The District Visitation
The district presidents shall, moreover, especially exercise supervision over the doctrine, life, and administration of office of the ordained and commissioned ministers of their district and acquaint themselves with the religious conditions of the congregations of their district. To this end, they shall visit and, according as they deem it necessary, hold investigations in the congregations. - LCMS Constitution, Art. XII
My District President, upon his first ascending to that office, took in hand a personal visitation of all his pastors. This was a low key affair - a devotion, a prayer, and a brief discussion of "how are things." It was a kind and, knowing the man, a heartfelt gesture. Toward the end he asked what the district could do for me, what I saw as a profitable role for the district in my parish's ministry.
Easy, I said: I need a bad cop. I need the district and the DP to actually stand up for the difficult teachings of the Synod. When long lost cousin Schickelgrueber, who was confirmed here but has since left for the ELCA, shows up on Sunday morning and I won't commune him, and then he complains to all his relatives - I want to be able to tell my elders the next day: Look, my hands are tied. This is what we do in Missouri: ask the DP if you don't believe me.
When somebody asks me to provide him a "non-alcoholic alternative to wine" in the Sacrament, I don't want to get into a long winded discussion of just what that ever-so-mysterious phrase "the fruit of the vine" means in the context of Passover. I just want to say: No. Our Synod doesn't do that, we're on paper on that issue, and I would have hell to pay with my DP if I tried to buck that.
Don't get me wrong - as readers of Gottesdienst Online surely know, I'm happy to talk about my reasons for what I see as the best practice and to do so at length. Yet explanations must finally end in action. And for the angry, the reluctant, the bullies, the hard of heart, those who just want to drag their feet with endless debate, those who really don't want to listen with an open mind - well, for them I just want to have a very simple explanation: I am not allowed to do that, you are barking up the wrong tree, I am a man under authority, that is above my pay grade, even if you could convince me of your position I still could not do it: NO.
I don't need the DP to be winsome, sympathetic, or even particularly pastoral. I just need someone honest and fair-minded who will stand up for the teaching of the Synod, follow the rules, and insist that I and my brethren do the same.

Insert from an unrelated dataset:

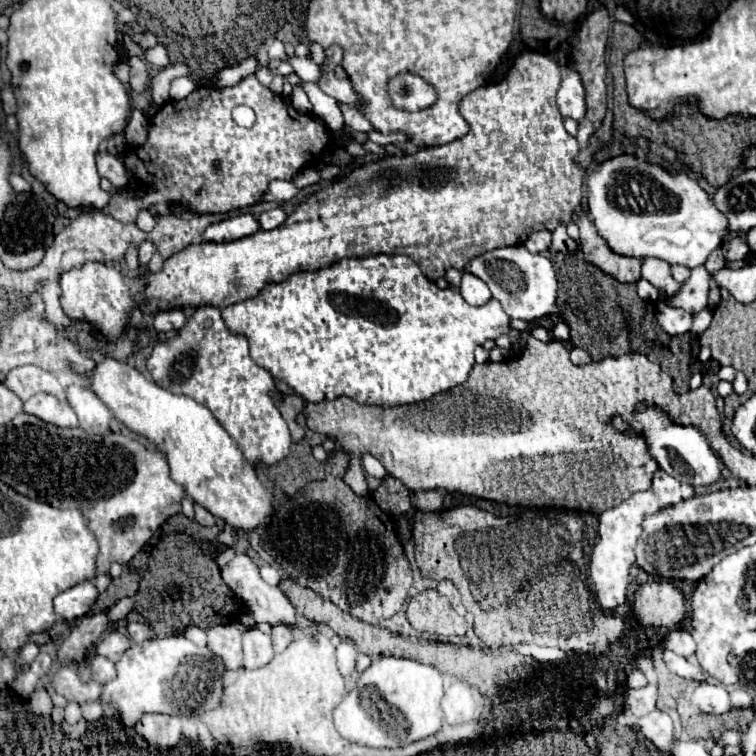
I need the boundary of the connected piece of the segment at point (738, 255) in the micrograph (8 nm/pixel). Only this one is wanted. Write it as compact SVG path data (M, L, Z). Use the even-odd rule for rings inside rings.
M736 238L736 240L728 242L722 250L724 250L726 260L742 260L748 254L748 246L746 246L746 242L742 238Z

With that in mind, these are the kinds of things I'd like the District Presidents to ask during their visitations of the pastors under their supervision.

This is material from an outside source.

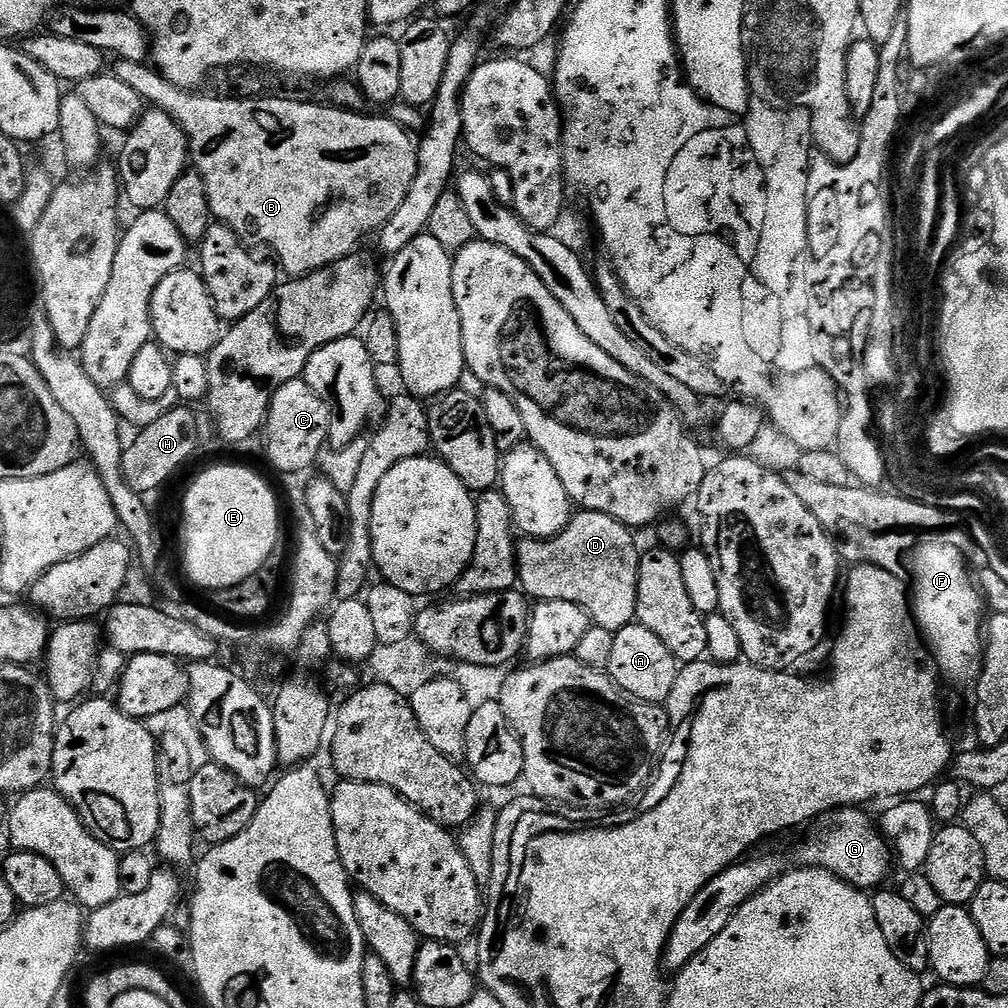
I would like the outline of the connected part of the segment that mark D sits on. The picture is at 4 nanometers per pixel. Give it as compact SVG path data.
M577 511L556 536L548 540L524 538L516 545L518 584L533 601L574 602L588 612L593 625L620 632L636 620L638 570L642 559L633 533L614 518Z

* What's the last book of doctrinal theology you read in whole or in part? What is your daily reading plan for keeping your doctrine sharp and true?
* What agenda and hymnbooks do you use in worship? If you are not using an agenda and hymnbook that our Synod has agreed upon as doctrinally pure - for example if you are writing your own agenda and using a CCLI license for songs - what is your process of evaluating them for doctrinal purity? How many weeks in advance can you get your homemade orders of service and song list to me for my evaluation?

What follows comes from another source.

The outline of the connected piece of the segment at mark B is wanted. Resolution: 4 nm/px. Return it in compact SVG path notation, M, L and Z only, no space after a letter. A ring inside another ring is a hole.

* What elements do you use for the Sacrament of the Altar?
* Do you use a chalice, individual cups, or both? If you use individual cups are they the plastic throwaways?
* Explain to me who can serve as an elder in your congregation?
* Role play: I am a visitor on Sunday morning, "Pastor, can I take commune this morning?". . .
* Tell me about your confirmation curriculum.
* Please send me your last five sermons in manuscript, audio/video recording or both. I will provide a pocket recorder if you currently do not write them out in manuscript and are not recording them.
The list could go on, but you get the idea. Questions like these would, I think, make for a very helpful visitation that could go a long way to restoring our unity in doctrine and practice.